In fact, truly for Christians, Easter is not a feast or a season at all but a way of life. As an old hymn put it: “We are the Easter people, and Hallelujah is our song!”
But, too often, we are the Good Friday people. We should be living our lives full of joy and hope — even if occasionally marked by more reflective times like Lent and Good Friday. But instead, we live our lives focused on pain and despair—only occasionally punctuated by reluctant outbursts of joy.
So what is it to live with a constant belief in the resurrection?
This highly-charged word hit the headlines of the mainstream press a few weeks ago when Pastor Alph Lukau in Gauteng claimed to have brought a man back to life. It was, inevitably, a scam, and the media had a field-day mocking the pastor and his credulous congregants.
But one of the reasons why people were so preoccupied by this is that they think of resurrection as simply meaning bodies coming back to life.
I am not in any way belittling this understanding of resurrection, or questioning the miracle of Jesus rising from the tomb in body as well as soul three days after his death, but resurrection needs to mean more for us than — to use the phrase of an esteemed theologian — “a juggling act with bones”.
Resurrection is not about magic; it is about transformation. We know too well in South Africa that transformation, like resurrection, is a hard task — so no wonder we hope that there will be some waving of a magic wand and everything will change overnight.
The Resurrection of Jesus set in place a transformation not only in his body but in the bodies of his disciples. They went from being scared and hidden to being confident and visible.
This happened instantly in the case of Mary Magdalen at the tomb; it took a bit longer for the male disciples (not least Thomas) and reaches its apex only at Pentecost — the end of the Easter season — when the disciples step resolutely out of the Upper Room into the marketplace and start sharing their faith.
Church of the Body of Christ
This marks the birth of the Church, and it is no wonder that we call the Church the Body of Christ since this is the resurrection miracle that continues to this day—and did not end when Jesus’ body ascended into heaven.
Fear turned into courage. Despair turned into hope. Death turned into life. Good Friday turned into Easter. But do we actually live like this?
I applied this test recently when I was at an impressive gathering of 150 people from across the Catholic schools of Gauteng. I was supposed to speak about the state of the nation and was anxious that I would just end up listing a whole lot of reasons for people to be downcast. So I gave the participants five minutes to vent all their frustrations.
And then I gave them a series of challenges: share something which gives you hope about your school; share an example of hope in your local community; find reasons for hope in South Africa or even in the Church; and finally focus on something in your own life that gives you hope.
The room was soon buzzing as the participants discovered many more things about which they were hopeful than they perhaps expected.
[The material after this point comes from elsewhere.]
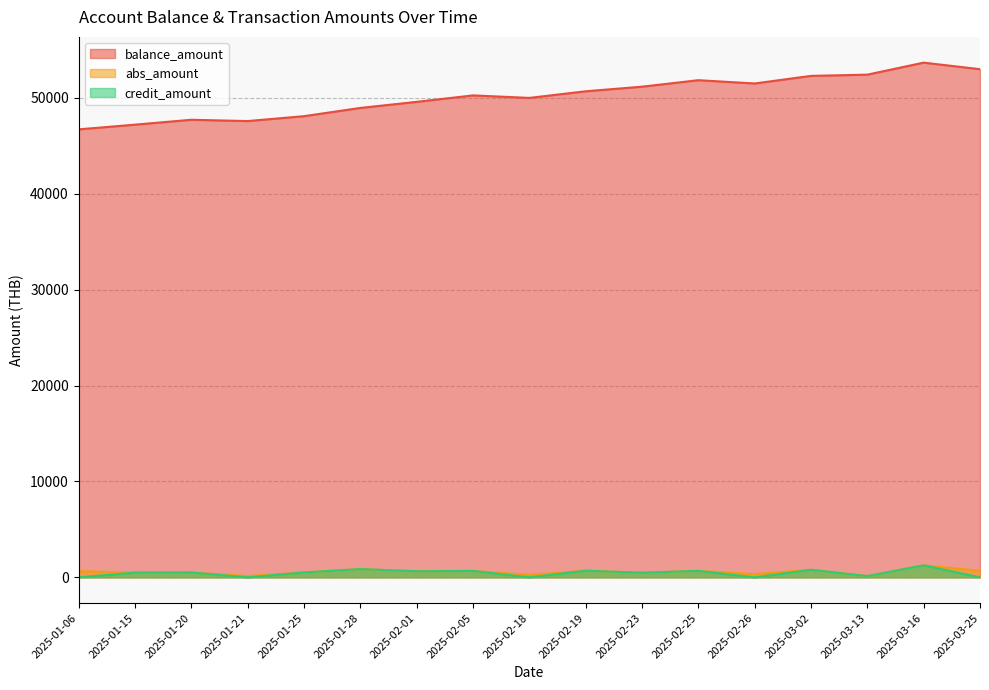

Reading left to right, transcribe all the data shown in this chart.

balance_amount: 2025-01-06=46727.0	2025-01-15=47218.1	2025-01-20=47728.0	2025-01-21=47593.0	2025-01-25=48103.0	2025-01-28=48961.4	2025-02-01=49597.7	2025-02-05=50270.2	2025-02-18=50009.2	2025-02-19=50699.3	2025-02-23=51179.2	2025-02-25=51855.2	2025-02-26=51514.4	2025-03-02=52304.7	2025-03-13=52433.9	2025-03-16=53688.4	2025-03-25=53002.3
abs_amount: 2025-01-06=651.3	2025-01-15=491.1	2025-01-20=509.9	2025-01-21=135.0	2025-01-25=510.1	2025-01-28=858.4	2025-02-01=636.3	2025-02-05=672.4	2025-02-18=261.0	2025-02-19=690.1	2025-02-23=479.9	2025-02-25=676.0	2025-02-26=340.8	2025-03-02=790.4	2025-03-13=129.2	2025-03-16=1254.5	2025-03-25=686.1
credit_amount: 2025-01-06=0.0	2025-01-15=491.1	2025-01-20=509.9	2025-01-21=0.0	2025-01-25=510.1	2025-01-28=858.4	2025-02-01=636.3	2025-02-05=672.4	2025-02-18=0.0	2025-02-19=690.1	2025-02-23=479.9	2025-02-25=676.0	2025-02-26=0.0	2025-03-02=790.4	2025-03-13=129.2	2025-03-16=1254.5	2025-03-25=0.0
A tendency to see the world through the dark glasses of Good Friday was soon replaced by the rose-coloured lens of an Eastervision.
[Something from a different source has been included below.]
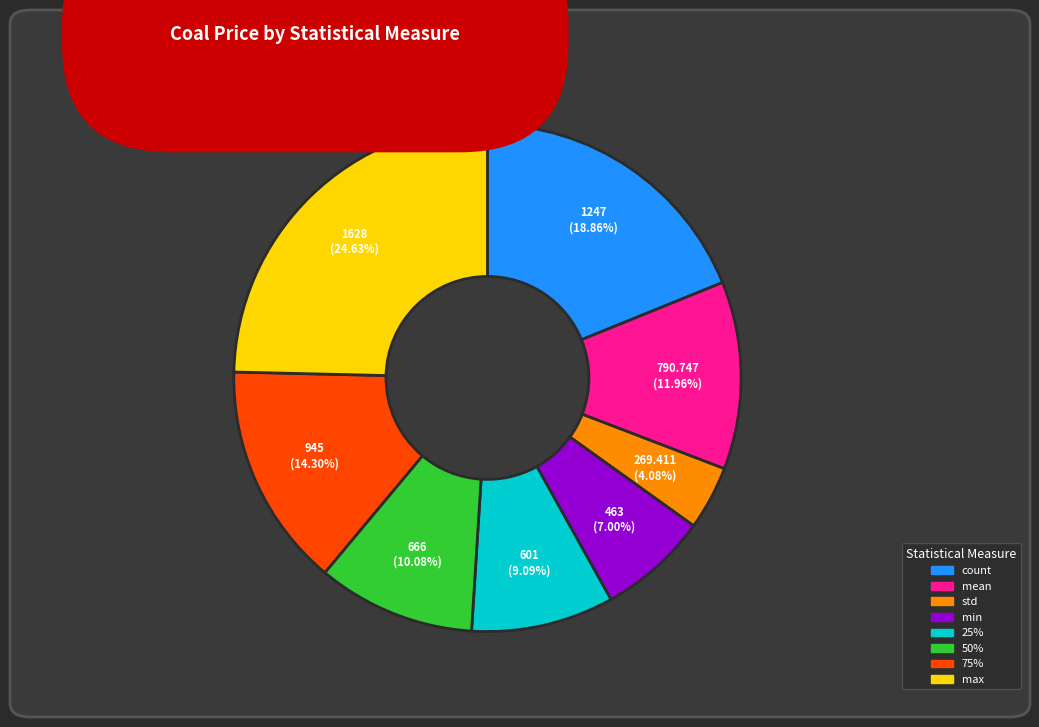

Does any single category account for the majority?

No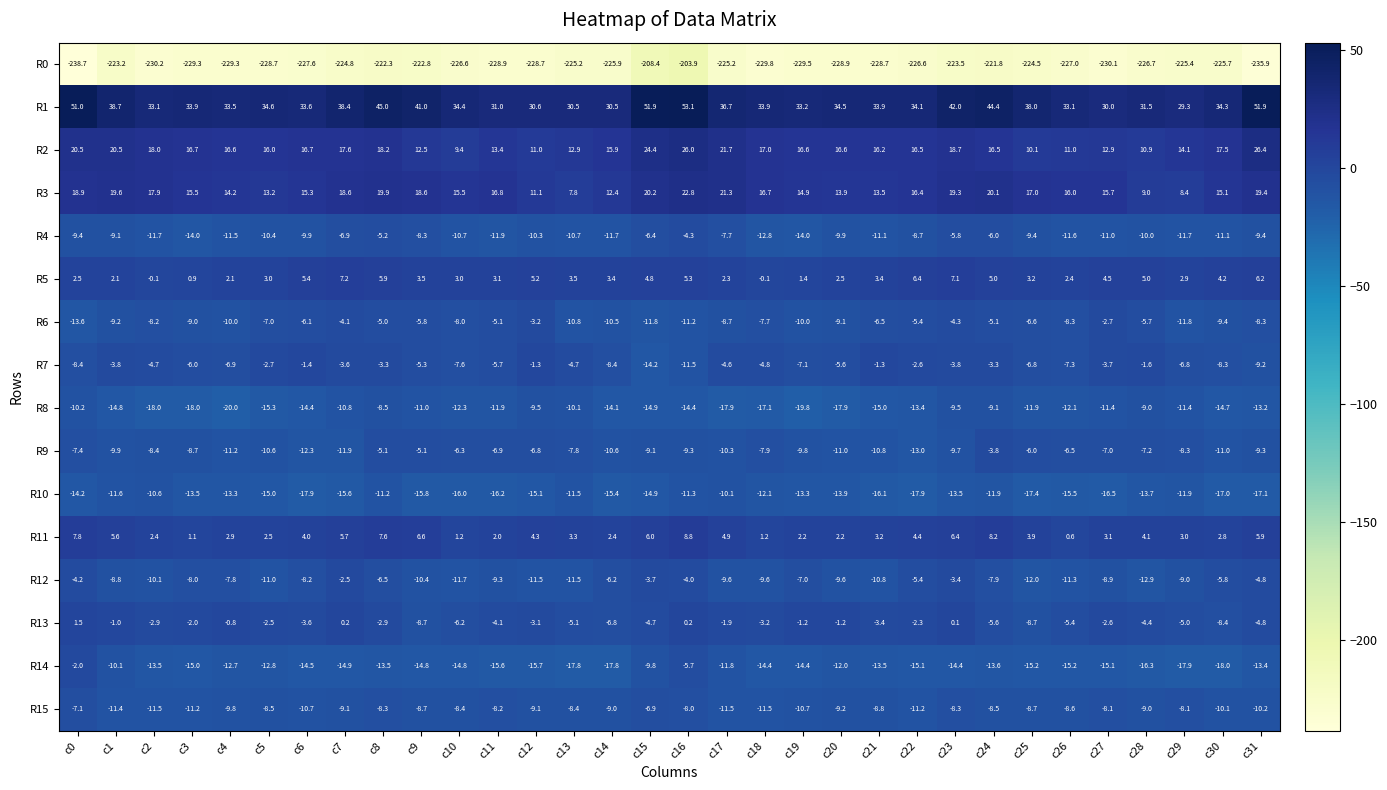

What is the smallest value displayed?

-238.7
Living the Resurrection does not magically make our pains and our worries disappear. But what it does do is constantly remind us to look for — and find — hope and light and life even when they are not immediately apparent.
Such a lens is especially important to us as a nation in these weeks up to and after the elections.
Voting was mistakenly presented to the South African people as “magic” — as a resurrection event — that would instantly transform the country. That process certainly began on April 27, 1994, and will continue through May 8, 2019, and beyond. But it is a process.
Yes, we need to vote as part of that process — and vote in a way that is thoughtful and concerned about the common good, as our bishops have reminded us. But we have to be contributing to transformation — the Resurrection of our Nation — in all kinds of other ways throughout the year: in how we treat people, in how we deliver and how we receive services, in how we use money, in how we reach out to others in our schools, our shops, our neighbourhoods, our places of worship and our workplaces.
In my work at the Denis Hurley Centre — in the toughest part of Durban, dealing with some of the most neglected communities and fighting with complacent bureaucrats — I have plenty of reasons to despair. But I do not because I will not. We have been placed here by God, by management and staff and the dozens of volunteers who join us, to be the sign of resurrection in that part of the city.
It is certainly not easy, but it wasn’t easy either for the disciples to live out the Resurrection in the early Church.
We might also be inclined to give up on belief in resurrection for our country. We can try and retreat into our churches, or our gated communities or even “pack for Perth”; but God has placed us here in his Church in South Africa to be a sign of resurrection to those who can see only Good Friday.
And if it is hard for us now, just remember how much harder it was for the previous generations. So many Christians endured the darkest days of apartheid—and yet they never gave up their hope in resurrection.
“We are the Easter South Africans, and Hallelujah is our song!”